By Janet Simons
THE COLORADO STATESMAN
Although it has a student body no larger than a large high school’s, Colorado College has provided five graduates who have been appointed to high positions in the administration of President Barack Obama.
The Colorado Statesman
Sen. Ken Salazar, class of 1977, serves as secretary of the Department of Interior; marine ecologist Jane Lubchenco, 1969, heads the National Oceanic and Atmospheric Administration; geophysicist Marcia McNutt, 1974, directs the U.S. Geological Survey; former director of Colorado’s Department of Natural Resources Harris Sherman, 1964, serves as Department of Agriculture undersecretary for natural resources and environment; and Lori Gardner, 1983, is deputy administrator of NASA.
Salazar was the first CC graduate selected by Obama, and is the only one in the cabinet.
When asked about Colorado College’s impact on his life, Salazar responded with the following e-mail message:
“Coming from the San Luis Valley, Colorado Springs and Colorado College were a new world for me. I was in the first generation of my family to go to college, so the opportunities and the people I met opened my eyes to new possibilities. I studied abroad while I was at CC, saw Latin America and discovered my interest in the law and public service. The faculty was tremendous, and I still stay in touch with people like David Finley, who was one of my first teachers at CC.”
The list of Obama appointees who graduated from the school is impressive, but it barely scratches the surface in terms of CC’s contribution to Colorado’s and America’s political and governmental life.
CC has been an unusually rich source of political leaders in the past 30 years, and, in many ways, that’s because of the late Fred Sondermann, who started teaching political science at CC in 1953, and who chaired the political science department in 1972 and 1973 and from 1976 until his death in 1978.
“CC has had a strong undergraduate political science department since the 1970s, and Fred Sondermann played a major role in that,” said CC political science professor Bob Loevy in a phone interview from his home in Colorado Springs.
Loevy notes that it was Sondermann who first brought CC political science professor Tom Cronin to the campus.
Sondermann tapped Cronin — an authority on the power of the presidency — to speak at the Colorado College Symposium in 1976, a presidential election year. Since then, any CC symposium held in a presidential election year is known as a Sondermann Symposium.

#### RECORDS FOR THIS TASK:
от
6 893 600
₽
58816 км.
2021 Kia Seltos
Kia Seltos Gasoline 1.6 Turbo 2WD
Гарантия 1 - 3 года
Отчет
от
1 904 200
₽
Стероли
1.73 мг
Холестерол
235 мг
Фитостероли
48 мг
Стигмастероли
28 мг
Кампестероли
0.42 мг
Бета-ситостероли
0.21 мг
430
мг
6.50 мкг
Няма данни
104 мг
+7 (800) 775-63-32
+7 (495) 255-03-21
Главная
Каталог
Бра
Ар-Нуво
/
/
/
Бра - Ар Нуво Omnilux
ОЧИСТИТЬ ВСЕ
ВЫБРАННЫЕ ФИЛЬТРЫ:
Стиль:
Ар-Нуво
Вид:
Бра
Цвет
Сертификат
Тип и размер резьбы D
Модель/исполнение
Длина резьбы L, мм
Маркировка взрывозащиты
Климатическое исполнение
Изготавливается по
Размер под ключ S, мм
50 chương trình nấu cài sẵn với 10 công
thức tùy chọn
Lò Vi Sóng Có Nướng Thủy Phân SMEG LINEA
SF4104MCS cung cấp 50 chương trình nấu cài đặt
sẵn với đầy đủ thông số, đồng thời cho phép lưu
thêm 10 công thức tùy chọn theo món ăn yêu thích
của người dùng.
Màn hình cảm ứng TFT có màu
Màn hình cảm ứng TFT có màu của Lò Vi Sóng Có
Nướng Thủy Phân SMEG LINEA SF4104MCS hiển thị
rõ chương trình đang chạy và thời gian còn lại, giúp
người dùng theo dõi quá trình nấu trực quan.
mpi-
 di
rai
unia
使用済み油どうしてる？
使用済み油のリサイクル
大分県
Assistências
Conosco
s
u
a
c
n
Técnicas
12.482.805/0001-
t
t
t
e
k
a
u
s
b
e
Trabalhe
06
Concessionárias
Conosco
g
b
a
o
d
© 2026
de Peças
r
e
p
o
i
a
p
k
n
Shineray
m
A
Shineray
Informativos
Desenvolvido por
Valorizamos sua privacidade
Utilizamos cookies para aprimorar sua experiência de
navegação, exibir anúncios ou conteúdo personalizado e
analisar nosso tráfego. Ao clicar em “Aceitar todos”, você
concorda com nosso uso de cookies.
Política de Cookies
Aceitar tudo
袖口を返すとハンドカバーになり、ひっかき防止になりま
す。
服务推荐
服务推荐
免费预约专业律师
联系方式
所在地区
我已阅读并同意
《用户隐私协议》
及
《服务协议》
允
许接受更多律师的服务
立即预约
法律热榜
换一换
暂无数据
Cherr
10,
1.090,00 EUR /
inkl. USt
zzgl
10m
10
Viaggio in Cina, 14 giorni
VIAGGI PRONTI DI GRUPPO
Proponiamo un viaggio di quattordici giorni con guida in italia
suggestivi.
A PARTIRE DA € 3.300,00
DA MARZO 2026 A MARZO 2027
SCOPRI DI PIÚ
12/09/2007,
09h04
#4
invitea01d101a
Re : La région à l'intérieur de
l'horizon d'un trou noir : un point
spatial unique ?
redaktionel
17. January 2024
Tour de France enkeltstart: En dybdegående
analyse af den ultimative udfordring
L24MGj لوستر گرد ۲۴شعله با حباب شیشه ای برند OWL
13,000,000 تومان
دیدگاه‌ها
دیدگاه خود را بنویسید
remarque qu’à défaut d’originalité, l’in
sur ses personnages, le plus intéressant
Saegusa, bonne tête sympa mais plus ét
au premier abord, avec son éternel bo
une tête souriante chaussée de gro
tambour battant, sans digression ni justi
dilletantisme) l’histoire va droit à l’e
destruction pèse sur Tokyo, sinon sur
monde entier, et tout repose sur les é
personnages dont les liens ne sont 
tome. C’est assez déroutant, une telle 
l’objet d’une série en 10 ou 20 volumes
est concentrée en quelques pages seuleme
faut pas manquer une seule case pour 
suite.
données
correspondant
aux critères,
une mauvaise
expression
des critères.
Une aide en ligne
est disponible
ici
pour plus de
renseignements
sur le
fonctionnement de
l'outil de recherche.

#### PROBLEM SET:
1. From the article about Colorado College graduates, list every graduate named as appointed to a high position in the Obama administration.
2. Turn the records, from their start through the line that contains "navegação, exibir anúncios", inclusive, into a Markdown table with the columns Nr and Line, skipping blank lines.
The article and the records are two unrelated pieces of material.

#### ANSWERS FOR THE TASKS:
1.
- Ken Salazar
- Jane Lubchenco
- Marcia McNutt
- Harris Sherman
- Lori Gardner

2.
| Nr | Line |
|---|---|
| 1 | от |
| 2 | 6 893 600 |
| 3 | ₽ |
| 4 | 58816 км. |
| 5 | 2021 Kia Seltos |
| 6 | Kia Seltos Gasoline 1.6 Turbo 2WD |
| 7 | Гарантия 1 - 3 года |
| 8 | Отчет |
| 9 | от |
| 10 | 1 904 200 |
| 11 | ₽ |
| 12 | Стероли |
| 13 | 1.73 мг |
| 14 | Холестерол |
| 15 | 235 мг |
| 16 | Фитостероли |
| 17 | 48 мг |
| 18 | Стигмастероли |
| 19 | 28 мг |
| 20 | Кампестероли |
| 21 | 0.42 мг |
| 22 | Бета-ситостероли |
| 23 | 0.21 мг |
| 24 | 430 |
| 25 | мг |
| 26 | 6.50 мкг |
| 27 | Няма данни |
| 28 | 104 мг |
| 29 | +7 (800) 775-63-32 |
| 30 | +7 (495) 255-03-21 |
| 31 | Главная |
| 32 | Каталог |
| 33 | Бра |
| 34 | Ар-Нуво |
| 35 | / |
| 36 | / |
| 37 | / |
| 38 | Бра - Ар Нуво Omnilux |
| 39 | ОЧИСТИТЬ ВСЕ |
| 40 | ВЫБРАННЫЕ ФИЛЬТРЫ: |
| 41 | Стиль: |
| 42 | Ар-Нуво |
| 43 | Вид: |
| 44 | Бра |
| 45 | Цвет |
| 46 | Сертификат |
| 47 | Тип и размер резьбы D |
| 48 | Модель/исполнение |
| 49 | Длина резьбы L, мм |
| 50 | Маркировка взрывозащиты |
| 51 | Климатическое исполнение |
| 52 | Изготавливается по |
| 53 | Размер под ключ S, мм |
| 54 | 50 chương trình nấu cài sẵn với 10 công |
| 55 | thức tùy chọn |
| 56 | Lò Vi Sóng Có Nướng Thủy Phân SMEG LINEA |
| 57 | SF4104MCS cung cấp 50 chương trình nấu cài đặt |
| 58 | sẵn với đầy đủ thông số, đồng thời cho phép lưu |
| 59 | thêm 10 công thức tùy chọn theo món ăn yêu thích |
| 60 | của người dùng. |
| 61 | Màn hình cảm ứng TFT có màu |
| 62 | Màn hình cảm ứng TFT có màu của Lò Vi Sóng Có |
| 63 | Nướng Thủy Phân SMEG LINEA SF4104MCS hiển thị |
| 64 | rõ chương trình đang chạy và thời gian còn lại, giúp |
| 65 | người dùng theo dõi quá trình nấu trực quan. |
| 66 | mpi- |
| 67 |  di |
| 68 | rai |
| 69 | unia |
| 70 | 使用済み油どうしてる？ |
| 71 | 使用済み油のリサイクル |
| 72 | 大分県 |
| 73 | Assistências |
| 74 | Conosco |
| 75 | s |
| 76 | u |
| 77 | a |
| 78 | c |
| 79 | n |
| 80 | Técnicas |
| 81 | 12.482.805/0001- |
| 82 | t |
| 83 | t |
| 84 | t |
| 85 | e |
| 86 | k |
| 87 | a |
| 88 | u |
| 89 | s |
| 90 | b |
| 91 | e |
| 92 | Trabalhe |
| 93 | 06 |
| 94 | Concessionárias |
| 95 | Conosco |
| 96 | g |
| 97 | b |
| 98 | a |
| 99 | o |
| 100 | d |
| 101 | © 2026 |
| 102 | de Peças |
| 103 | r |
| 104 | e |
| 105 | p |
| 106 | o |
| 107 | i |
| 108 | a |
| 109 | p |
| 110 | k |
| 111 | n |
| 112 | Shineray |
| 113 | m |
| 114 | A |
| 115 | Shineray |
| 116 | Informativos |
| 117 | Desenvolvido por |
| 118 | Valorizamos sua privacidade |
| 119 | Utilizamos cookies para aprimorar sua experiência de |
| 120 | navegação, exibir anúncios ou conteúdo personalizado e |